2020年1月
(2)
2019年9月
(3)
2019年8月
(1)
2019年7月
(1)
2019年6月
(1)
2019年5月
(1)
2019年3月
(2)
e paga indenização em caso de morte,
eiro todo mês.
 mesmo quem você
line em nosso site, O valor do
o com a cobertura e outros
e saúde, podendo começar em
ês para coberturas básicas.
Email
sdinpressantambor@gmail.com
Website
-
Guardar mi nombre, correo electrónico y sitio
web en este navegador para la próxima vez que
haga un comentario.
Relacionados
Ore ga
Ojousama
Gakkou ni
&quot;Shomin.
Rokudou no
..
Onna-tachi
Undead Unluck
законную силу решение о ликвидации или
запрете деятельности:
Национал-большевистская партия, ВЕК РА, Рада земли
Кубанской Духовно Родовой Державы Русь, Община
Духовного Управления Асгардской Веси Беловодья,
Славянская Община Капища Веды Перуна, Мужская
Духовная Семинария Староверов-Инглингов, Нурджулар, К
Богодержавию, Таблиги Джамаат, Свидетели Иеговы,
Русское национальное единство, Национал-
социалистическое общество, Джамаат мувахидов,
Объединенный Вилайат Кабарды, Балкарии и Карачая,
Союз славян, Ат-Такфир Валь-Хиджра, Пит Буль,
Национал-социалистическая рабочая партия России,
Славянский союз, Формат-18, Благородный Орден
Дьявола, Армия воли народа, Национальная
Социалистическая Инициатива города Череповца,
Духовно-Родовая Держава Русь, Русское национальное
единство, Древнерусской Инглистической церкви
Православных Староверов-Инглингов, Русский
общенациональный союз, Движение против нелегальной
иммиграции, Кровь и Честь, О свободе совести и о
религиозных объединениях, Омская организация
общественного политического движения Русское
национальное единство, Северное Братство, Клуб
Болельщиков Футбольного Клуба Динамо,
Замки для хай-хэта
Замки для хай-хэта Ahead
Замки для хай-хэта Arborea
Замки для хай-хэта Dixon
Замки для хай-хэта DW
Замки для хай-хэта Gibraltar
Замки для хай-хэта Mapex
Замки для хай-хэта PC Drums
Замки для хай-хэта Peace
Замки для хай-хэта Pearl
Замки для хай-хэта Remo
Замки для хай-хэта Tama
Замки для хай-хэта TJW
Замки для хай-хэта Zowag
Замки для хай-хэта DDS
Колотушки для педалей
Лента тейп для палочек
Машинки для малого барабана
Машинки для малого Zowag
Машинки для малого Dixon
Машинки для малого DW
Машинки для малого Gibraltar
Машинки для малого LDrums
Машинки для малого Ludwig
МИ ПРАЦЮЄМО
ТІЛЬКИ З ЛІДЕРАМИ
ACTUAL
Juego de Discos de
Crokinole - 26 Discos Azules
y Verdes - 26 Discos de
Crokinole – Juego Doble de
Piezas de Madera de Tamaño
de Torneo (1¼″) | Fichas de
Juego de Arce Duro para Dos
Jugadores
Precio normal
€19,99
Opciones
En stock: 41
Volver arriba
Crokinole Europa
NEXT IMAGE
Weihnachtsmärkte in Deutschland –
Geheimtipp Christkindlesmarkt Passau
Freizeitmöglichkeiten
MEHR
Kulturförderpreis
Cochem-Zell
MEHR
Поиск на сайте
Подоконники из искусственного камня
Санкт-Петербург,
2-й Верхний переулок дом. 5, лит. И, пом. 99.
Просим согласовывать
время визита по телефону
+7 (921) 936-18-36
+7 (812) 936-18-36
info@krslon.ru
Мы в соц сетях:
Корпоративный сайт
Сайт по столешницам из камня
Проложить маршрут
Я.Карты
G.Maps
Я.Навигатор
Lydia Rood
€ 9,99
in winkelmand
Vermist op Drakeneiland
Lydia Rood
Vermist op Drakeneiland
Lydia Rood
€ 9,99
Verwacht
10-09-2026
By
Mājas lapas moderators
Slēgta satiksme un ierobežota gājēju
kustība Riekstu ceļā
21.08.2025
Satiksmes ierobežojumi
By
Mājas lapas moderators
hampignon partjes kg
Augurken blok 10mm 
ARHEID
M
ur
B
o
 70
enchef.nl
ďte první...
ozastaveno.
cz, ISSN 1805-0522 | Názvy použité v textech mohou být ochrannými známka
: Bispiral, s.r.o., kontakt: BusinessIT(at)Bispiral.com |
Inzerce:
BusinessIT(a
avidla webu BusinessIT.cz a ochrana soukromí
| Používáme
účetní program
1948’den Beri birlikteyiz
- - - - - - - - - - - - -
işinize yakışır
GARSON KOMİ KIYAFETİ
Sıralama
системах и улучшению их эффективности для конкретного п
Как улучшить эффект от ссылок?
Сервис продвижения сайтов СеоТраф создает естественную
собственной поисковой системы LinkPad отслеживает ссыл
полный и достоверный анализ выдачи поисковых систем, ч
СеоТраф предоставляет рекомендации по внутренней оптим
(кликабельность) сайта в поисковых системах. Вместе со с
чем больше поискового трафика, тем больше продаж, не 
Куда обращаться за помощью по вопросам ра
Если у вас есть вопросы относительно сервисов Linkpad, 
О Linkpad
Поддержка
---*---
Reproduce the entire listing so that it matches the original in every line.

2020年1月
(2)
2019年9月
(3)
2019年8月
(1)
2019年7月
(1)
2019年6月
(1)
2019年5月
(1)
2019年3月
(2)
e paga indenização em caso de morte,
eiro todo mês.
 mesmo quem você
line em nosso site, O valor do
o com a cobertura e outros
e saúde, podendo começar em
ês para coberturas básicas.
Email
sdinpressantambor@gmail.com
Website
-
Guardar mi nombre, correo electrónico y sitio
web en este navegador para la próxima vez que
haga un comentario.
Relacionados
Ore ga
Ojousama
Gakkou ni
&quot;Shomin.
Rokudou no
..
Onna-tachi
Undead Unluck
законную силу решение о ликвидации или
запрете деятельности:
Национал-большевистская партия, ВЕК РА, Рада земли
Кубанской Духовно Родовой Державы Русь, Община
Духовного Управления Асгардской Веси Беловодья,
Славянская Община Капища Веды Перуна, Мужская
Духовная Семинария Староверов-Инглингов, Нурджулар, К
Богодержавию, Таблиги Джамаат, Свидетели Иеговы,
Русское национальное единство, Национал-
социалистическое общество, Джамаат мувахидов,
Объединенный Вилайат Кабарды, Балкарии и Карачая,
Союз славян, Ат-Такфир Валь-Хиджра, Пит Буль,
Национал-социалистическая рабочая партия России,
Славянский союз, Формат-18, Благородный Орден
Дьявола, Армия воли народа, Национальная
Социалистическая Инициатива города Череповца,
Духовно-Родовая Держава Русь, Русское национальное
единство, Древнерусской Инглистической церкви
Православных Староверов-Инглингов, Русский
общенациональный союз, Движение против нелегальной
иммиграции, Кровь и Честь, О свободе совести и о
религиозных объединениях, Омская организация
общественного политического движения Русское
национальное единство, Северное Братство, Клуб
Болельщиков Футбольного Клуба Динамо,
Замки для хай-хэта
Замки для хай-хэта Ahead
Замки для хай-хэта Arborea
Замки для хай-хэта Dixon
Замки для хай-хэта DW
Замки для хай-хэта Gibraltar
Замки для хай-хэта Mapex
Замки для хай-хэта PC Drums
Замки для хай-хэта Peace
Замки для хай-хэта Pearl
Замки для хай-хэта Remo
Замки для хай-хэта Tama
Замки для хай-хэта TJW
Замки для хай-хэта Zowag
Замки для хай-хэта DDS
Колотушки для педалей
Лента тейп для палочек
Машинки для малого барабана
Машинки для малого Zowag
Машинки для малого Dixon
Машинки для малого DW
Машинки для малого Gibraltar
Машинки для малого LDrums
Машинки для малого Ludwig
МИ ПРАЦЮЄМО
ТІЛЬКИ З ЛІДЕРАМИ
ACTUAL
Juego de Discos de
Crokinole - 26 Discos Azules
y Verdes - 26 Discos de
Crokinole – Juego Doble de
Piezas de Madera de Tamaño
de Torneo (1¼″) | Fichas de
Juego de Arce Duro para Dos
Jugadores
Precio normal
€19,99
Opciones
En stock: 41
Volver arriba
Crokinole Europa
NEXT IMAGE
Weihnachtsmärkte in Deutschland –
Geheimtipp Christkindlesmarkt Passau
Freizeitmöglichkeiten
MEHR
Kulturförderpreis
Cochem-Zell
MEHR
Поиск на сайте
Подоконники из искусственного камня
Санкт-Петербург,
2-й Верхний переулок дом. 5, лит. И, пом. 99.
Просим согласовывать
время визита по телефону
+7 (921) 936-18-36
+7 (812) 936-18-36
info@krslon.ru
Мы в соц сетях:
Корпоративный сайт
Сайт по столешницам из камня
Проложить маршрут
Я.Карты
G.Maps
Я.Навигатор
Lydia Rood
€ 9,99
in winkelmand
Vermist op Drakeneiland
Lydia Rood
Vermist op Drakeneiland
Lydia Rood
€ 9,99
Verwacht
10-09-2026
By
Mājas lapas moderators
Slēgta satiksme un ierobežota gājēju
kustība Riekstu ceļā
21.08.2025
Satiksmes ierobežojumi
By
Mājas lapas moderators
hampignon partjes kg
Augurken blok 10mm 
ARHEID
M
ur
B
o
 70
enchef.nl
ďte první...
ozastaveno.
cz, ISSN 1805-0522 | Názvy použité v textech mohou být ochrannými známka
: Bispiral, s.r.o., kontakt: BusinessIT(at)Bispiral.com |
Inzerce:
BusinessIT(a
avidla webu BusinessIT.cz a ochrana soukromí
| Používáme
účetní program
1948’den Beri birlikteyiz
- - - - - - - - - - - - -
işinize yakışır
GARSON KOMİ KIYAFETİ
Sıralama
системах и улучшению их эффективности для конкретного п
Как улучшить эффект от ссылок?
Сервис продвижения сайтов СеоТраф создает естественную
собственной поисковой системы LinkPad отслеживает ссыл
полный и достоверный анализ выдачи поисковых систем, ч
СеоТраф предоставляет рекомендации по внутренней оптим
(кликабельность) сайта в поисковых системах. Вместе со с
чем больше поискового трафика, тем больше продаж, не 
Куда обращаться за помощью по вопросам ра
Если у вас есть вопросы относительно сервисов Linkpad, 
О Linkpad
Поддержка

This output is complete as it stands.